* _Exercise details_: Reproduce the passage about remembering a grandmother, the painter Vanessa Bell, word for word and in full.
***** Passage
My grandmother was the painter Vanessa Bell. She died aged 81 when I was eight. I loved my grandmother, but 39 years later I have few memories of her. If, that is, a ‘memory’ is some kind of private mental property. The picture I have of her may be faintly tinted by first-hand experience, but its contours come from public documentation. Through biographies, critical writings and the tourist phenomenon of her home at Charleston, Vanessa has become a cultural commodity, and it’s this commodity I chiefly address if I think of her. Perhaps this is more or less the pattern of memory for anyone growing up in a home with a well-thumbed photo album. Looking over the snapshots of your childhood, it becomes virtually impossible to distinguish the savour of your primary experience from all the parental talkovers that have developed and transmuted the family story. With Vanessa, with Charleston, I’m not sure how to peel away the private colouring from the public lines, and to date I’ve felt no great urge to try.
**********
***** Data extracts
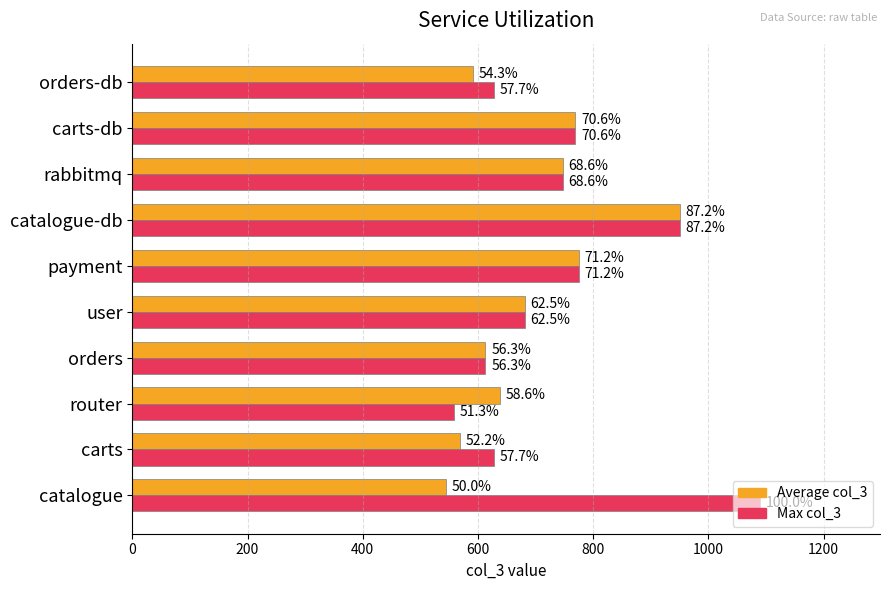

What are all the series names shown in the legend?

Average col_3, Max col_3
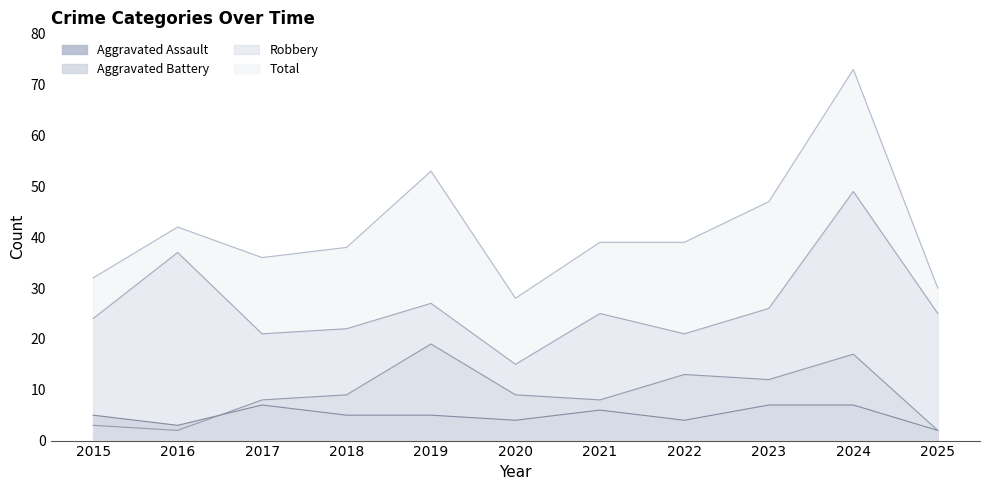

True or false: Robbery and Aggravated Battery cross at least once.

False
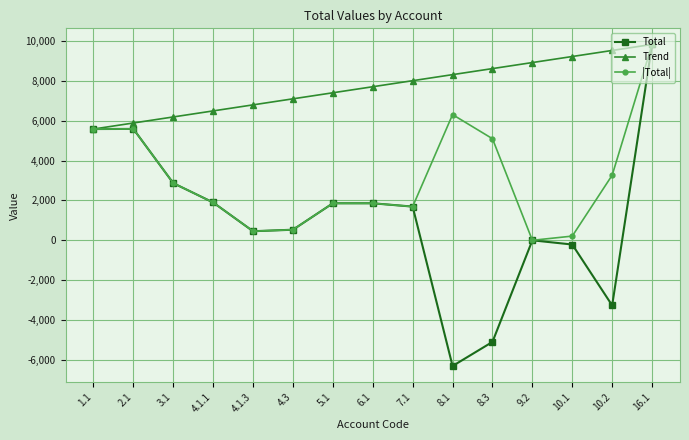

List the series in order of their overall mean, highest first.

Trend, |Total|, Total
**********
* _Output for this task_:
My grandmother was the painter Vanessa Bell. She died aged 81 when I was eight. I loved my grandmother, but 39 years later I have few memories of her. If, that is, a ‘memory’ is some kind of private mental property. The picture I have of her may be faintly tinted by first-hand experience, but its contours come from public documentation. Through biographies, critical writings and the tourist phenomenon of her home at Charleston, Vanessa has become a cultural commodity, and it’s this commodity I chiefly address if I think of her. Perhaps this is more or less the pattern of memory for anyone growing up in a home with a well-thumbed photo album. Looking over the snapshots of your childhood, it becomes virtually impossible to distinguish the savour of your primary experience from all the parental talkovers that have developed and transmuted the family story. With Vanessa, with Charleston, I’m not sure how to peel away the private colouring from the public lines, and to date I’ve felt no great urge to try.